Abigail DeVille (born 1981) is an American artist who creates large sculptures and installations, often incorporating found materials from the neighborhoods around the exhibition venues. DeVille's sculptures and installations often focus on themes of the history of racist violence, gentrification, and lost regional history. Her work often involves a performance element that brings the artwork out of its exhibition space and into the streets; DeVille has organized these public events, which she calls "processionals," in several U.S. cities, including Washington, D.C., Baltimore, and New York. DeVille likes to use her own family as inspiration for her artwork. She decided to use her grandmother as inspiration because of her vibrant personality, to help her articulate ideas from the neighborhoods of the Bronx. DeVille is pleased that her art works are unique, as many people see trash as useless to them, while DeVille instead sees an opportunity.
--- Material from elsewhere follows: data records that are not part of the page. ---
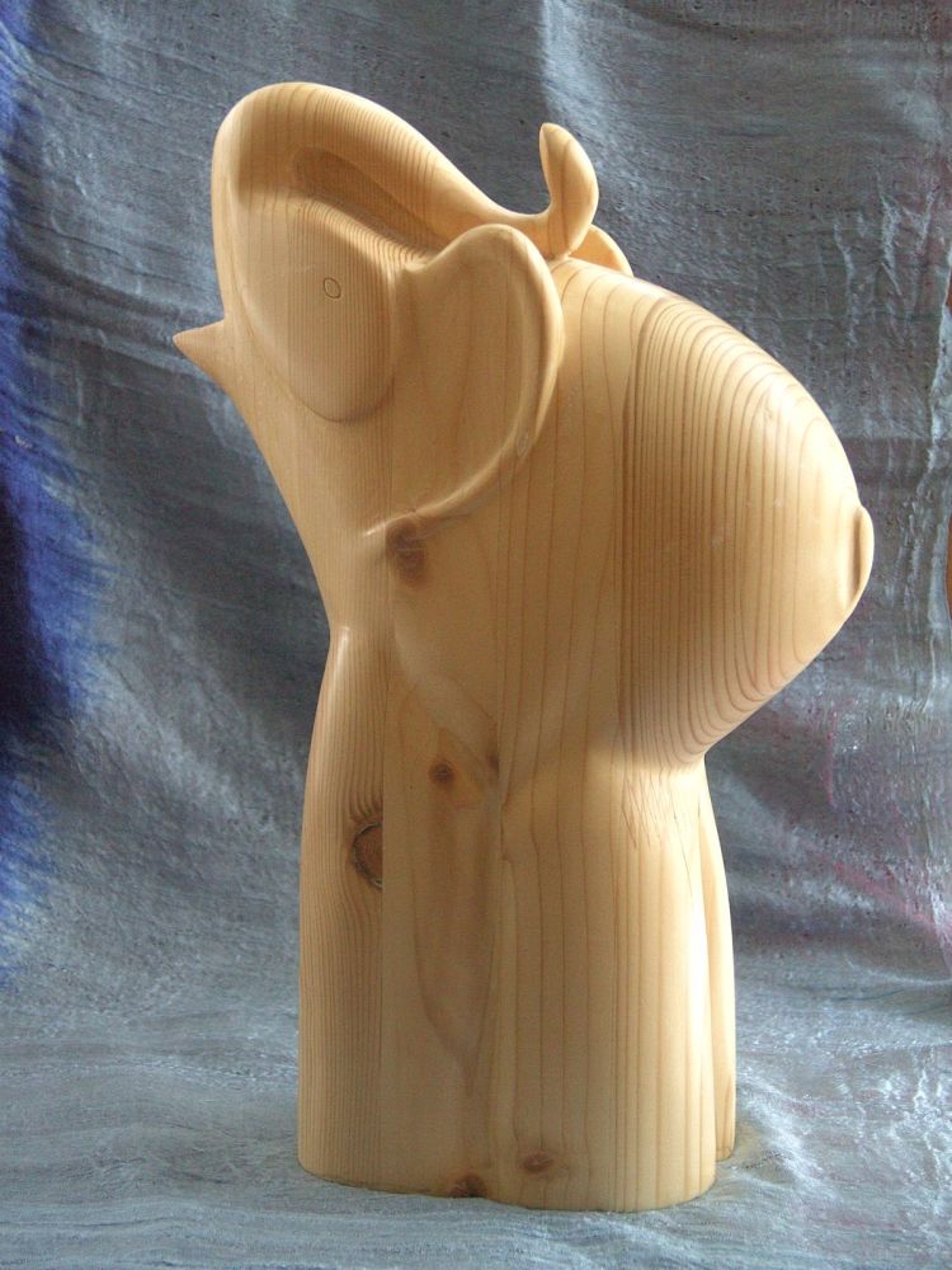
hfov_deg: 13.2
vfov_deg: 17.6
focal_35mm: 112
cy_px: 635
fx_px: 4107
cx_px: 476
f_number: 4
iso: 200
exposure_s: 1/6.25
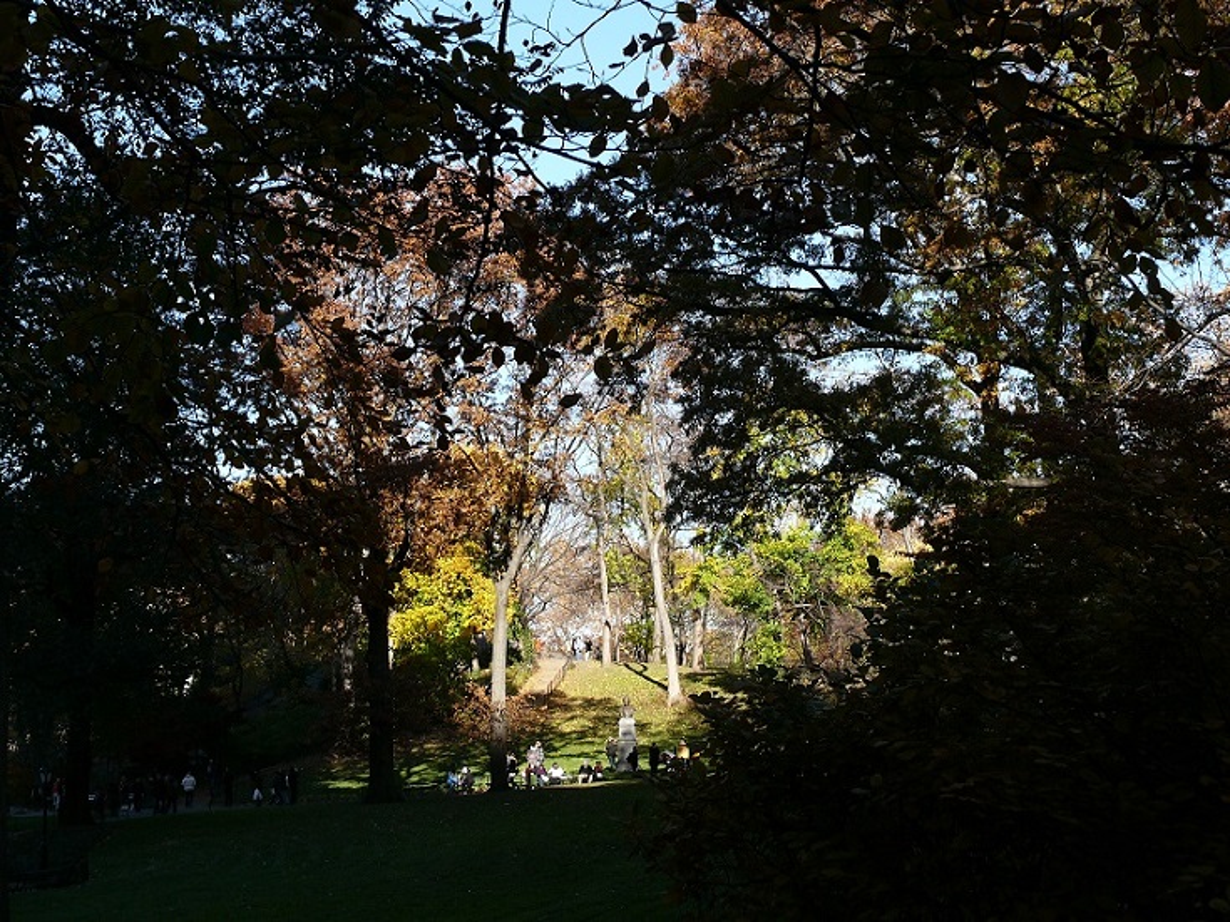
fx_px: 2025
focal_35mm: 57
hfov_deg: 33.8
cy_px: 461
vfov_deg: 25.7
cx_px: 615
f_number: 5
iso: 100
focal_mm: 11.4
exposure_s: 1/200
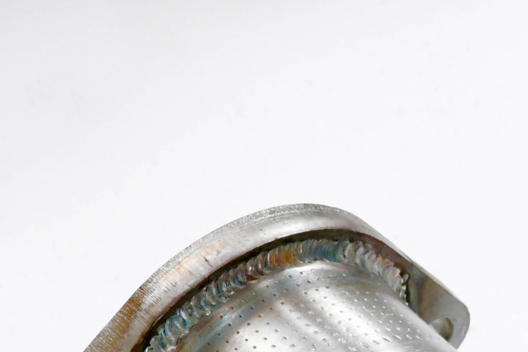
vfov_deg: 3.0
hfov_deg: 4.5
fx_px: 6760
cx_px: 572
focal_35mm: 461
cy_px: 420
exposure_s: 1/160
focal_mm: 116
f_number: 13
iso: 3200
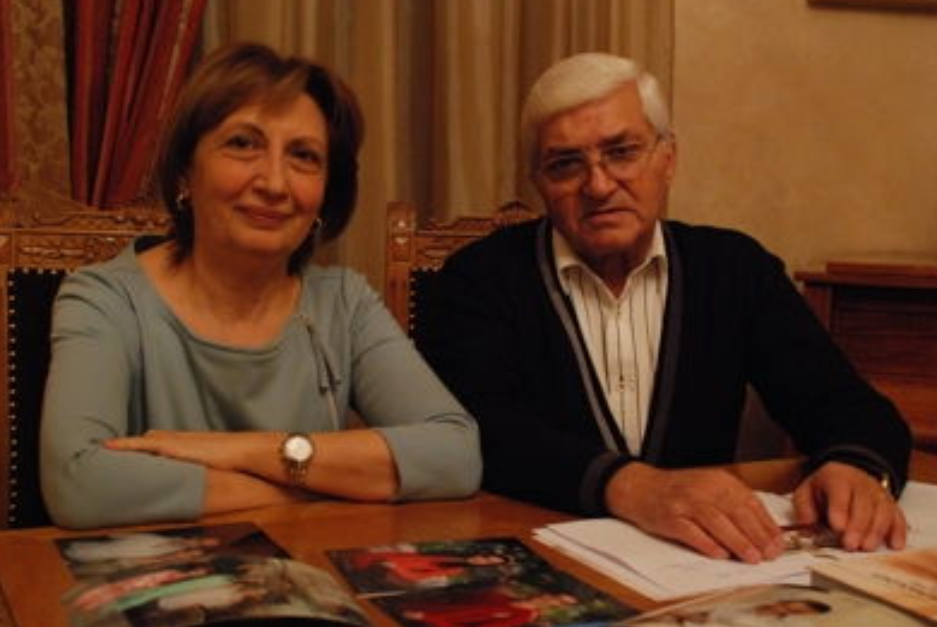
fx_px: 1042
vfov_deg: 33.5
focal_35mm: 40
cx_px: 464
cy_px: 310
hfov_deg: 48.4
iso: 1600
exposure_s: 1/40
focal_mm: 26
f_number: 4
==Early life and education==
DeVille was born in New York and lives and works in the Bronx, New York. DeVille tries to direct attention to historical realities that are largely unknown; she tries to illuminate truths, which people give little care or thought to, from the history of a group of people seen through the light of violence. She attended the High School of Art & Design (1999) and the Cooper Union Saturday Program. DeVille teaches at the Maryland Institute College of Art. She earned a B.F.A. from the Fashion Institute of Technology (2007) and an M.F.A. from Yale University (2011) and studied at Pratt Institute (2000) and the Skowhegan School of Painting and Sculpture (2007). She has held residencies at the Studio Museum in Harlem (2013–2014) and the International Studio and Curatorial Program, Brooklyn (2012).

DeVille took part in the reality television series Artstar (2006), the first art-based reality show.

==Awards==
DeVille has received awards from the Joan Mitchell Foundation (2012), the Edward and Sally Van Lier Fund of The New York Community Trust (2012), and Creative Capital (2015). In 2015, she also received the Obie Award for design for her work as a scenic and costume designer on Prophetika: An Oratorio, a production at La Mama Experimental Theatre Club. In 2016, she was awarded a Rome Prize of the American Academy in Rome (for 2017–2018).